Allah Subhanahu wa Ta’ala says: Verily, the Believers are brothers. Then set matters right between your brothers and be conscious of Allah in order that you may obtain mercy. O you who believe, let not some people mock at other people, for they may be better than themselves, nor (let) women (mock) at women who may be better than themselves. And do not slander yourselves, nor revile by (offensive) nicknames; evil is a name connoting wickedness after believing; and whoever does not turn away (from doing this), those are wrongdoers. O you who believe, avoid (indulging in) much suspicion; truly, some suspicion is a sin. And do not spy or backbite one another; would any of you like to eat the flesh of his dead brother? You would abhor that. And be conscious of Allah; indeed, Allah is Relenting, Merciful. (49:10-12)

Here Allah proclaims that the Believers are indeed brothers to one another united through the brotherhood of Islam in addition to their brotherhood in humanity. This brotherly relationship requires that they get to know each other and do not avoid each other, that they establish ties and do not break them, that they love and do not hate, that they are sincere and not superficial, and that they come together and do not separate from one another. And the Prophet (peace be on him) says, Do not be envious of each other, nor backbite nor hate one another, but become brothers in the service of Allah. (Reported by al-Bukhari and others.)

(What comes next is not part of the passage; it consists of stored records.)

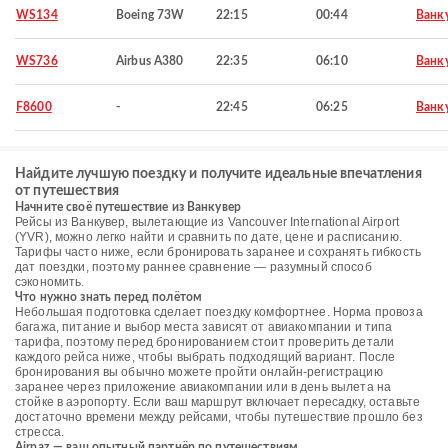
WS134
Boeing 73W
22:15
00:44
Ванк
WS736
Airbus A380
22:35
06:10
Ванк
F8600
-
22:45
06:25
Ванк
Найдите лучшую поездку и получите идеальные впечатления
от путешествия
Начните своё путешествие из Ванкувер
Рейсы из Ванкувер, вылетающие из Vancouver International Airport
(YVR), можно легко найти и сравнить по дате, цене и расписанию.
Тарифы часто ниже, если бронировать заранее и сохранять гибкость
дат поездки, поэтому раннее сравнение — разумный способ
сэкономить.
Что нужно знать перед полётом
Небольшая подготовка сделает поездку комфортнее. Норма провоза
багажа, питание и выбор места зависят от авиакомпании и типа
тарифа, поэтому перед бронированием стоит проверить детали
каждого рейса ниже, чтобы выбрать подходящий вариант. После
бронирования вы обычно можете пройти онлайн-регистрацию
заранее через приложение авиакомпании или в день вылета на
стойке в аэропорту. Если ваш маршрут включает пересадку, оставьте
достаточно времени между рейсами, чтобы путешествие прошло без
стресса.
Airpaz — ваш опытный партнёр по путешествиям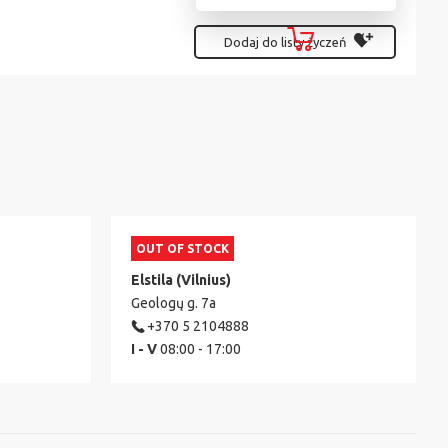
Dodaj do listy życzeń
OUT OF STOCK
Elstila (Vilnius)
Geologų g. 7a
+370 5 2104888
I - V
08:00 - 17:00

Special Consideration for the People of the Book
While Islam does not prohibit Muslims from being kind and generous to peoples of other religions, even if they are idolaters and polytheists, as for example, the polytheists of Arabia, concerning whom the above verses were revealed, it looks upon the People of the Book, that is, Jews and Christians, with special regard, whether they reside in a Muslim society or outside it.

The Qur’an never addresses them without saying, “O People of the Book” or “O You who have been given the Book,” indicating that they were originally people of a revealed religion. For this reason, there exists a relationship of mercy and spiritual kinship between them and the Muslims, all having in common the principles of the one true religion sent by Allah through his prophets (peace be on them all): He has ordained for (the Muslims) the same religion which He enjoined on Noah, and that which We have revealed to thee (Muhammad) and that which We enjoined on Abraham, Moses, and Jesus: that you should establish the faith and make no division in it…. (42:13)

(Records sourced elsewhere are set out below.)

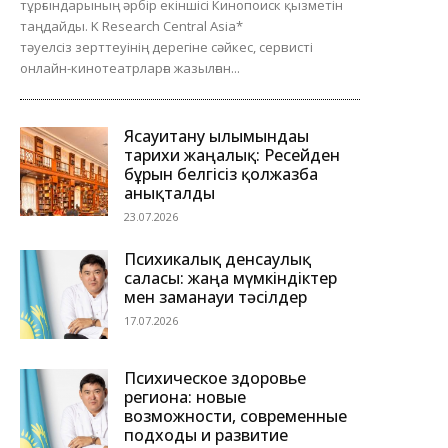
тұрғындарының әрбір екіншісі Кинопоиск қызметін
таңдайды. K Research Central Asia*
тәуелсіз зерттеуінің дерегіне сәйкес, сервисті
онлайн-кинотеатрларға жазылған...
Ясауитану ғылымындағы
тарихи жаңалық: Ресейден
бұрын белгісіз қолжазба
анықталды
23.07.2026
Психикалық денсаулық
саласы: жаңа мүмкіндіктер
мен заманауи тәсілдер
17.07.2026
Психическое здоровье
региона: новые
возможности, современные
подходы и развитие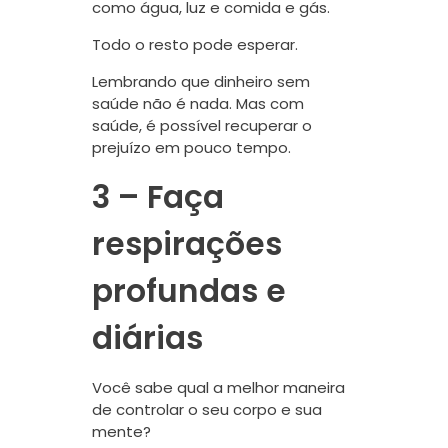
como água, luz e comida e gás.
Todo o resto pode esperar.
Lembrando que dinheiro sem
saúde não é nada. Mas com
saúde, é possível recuperar o
prejuízo em pouco tempo.
3 – Faça
respirações
profundas e
diárias
Você sabe qual a melhor maneira
de controlar o seu corpo e sua
mente?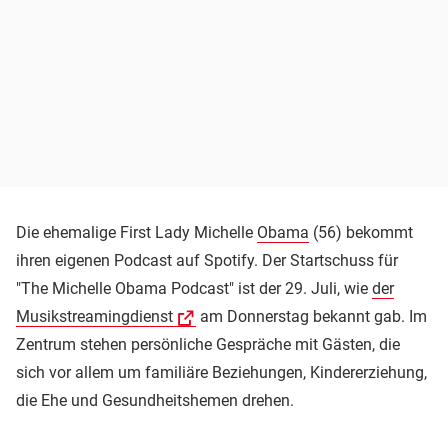
Die ehemalige First Lady Michelle
Obama
(56) bekommt
ihren eigenen Podcast auf Spotify. Der Startschuss für
"The Michelle Obama Podcast" ist der 29. Juli, wie
der
Musikstreamingdienst
am Donnerstag bekannt gab. Im
Zentrum stehen persönliche Gespräche mit Gästen, die
sich vor allem um familiäre Beziehungen, Kindererziehung,
die Ehe und Gesundheitshemen drehen.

Muslims are required to believe in all the Books revealed by Allah and in all the prophets sent by Him; otherwise, they are not Believers. Say: We (Muslims) believe in Allah and in what He has revealed to us, and in what He revealed to Abraham and Ishmael and Isaac and Jacob and the tribes (of Israel), and in what was given to Moses and Jesus, and in what was given to (all) the prophets by their Lord. We make no distinction between any of them, and to Him do we submit. (2:136)

Consequently, if the People of the Book read the Qur’an, they will find in it praise for their Books, messengers, and prophets.

If Muslims hold discussions with the People of the Book, they should avoid such approaches as cause bitterness or arouse hostility: And do not dispute with the People of the Book except by (the way) which is best, unless it be with such of them as transgress, and say, ‘We believe in what has been sent down to us and sent down to you, and our God and your God is one, and to Him do we submit.’ (29:46)

We have already seen how Islam permits eating with the People of the Book, sharing the meat they slaughter, and marrying their women, marriage being a relationship of mutual love and mercy. As Allah Ta’ala says: …The food of those who were given the Scripture (before you) is permitted to you and your food is permitted to them. And (lawful to you in marriage are) chaste women from among the Believers and chaste women from among those who were given the Scripture before you…. (5:6 (5))

This relates to the People of the Book in general. However, Christians in particular have been given special status by the Qur’an and are considered much closer to the hearts of the Believers.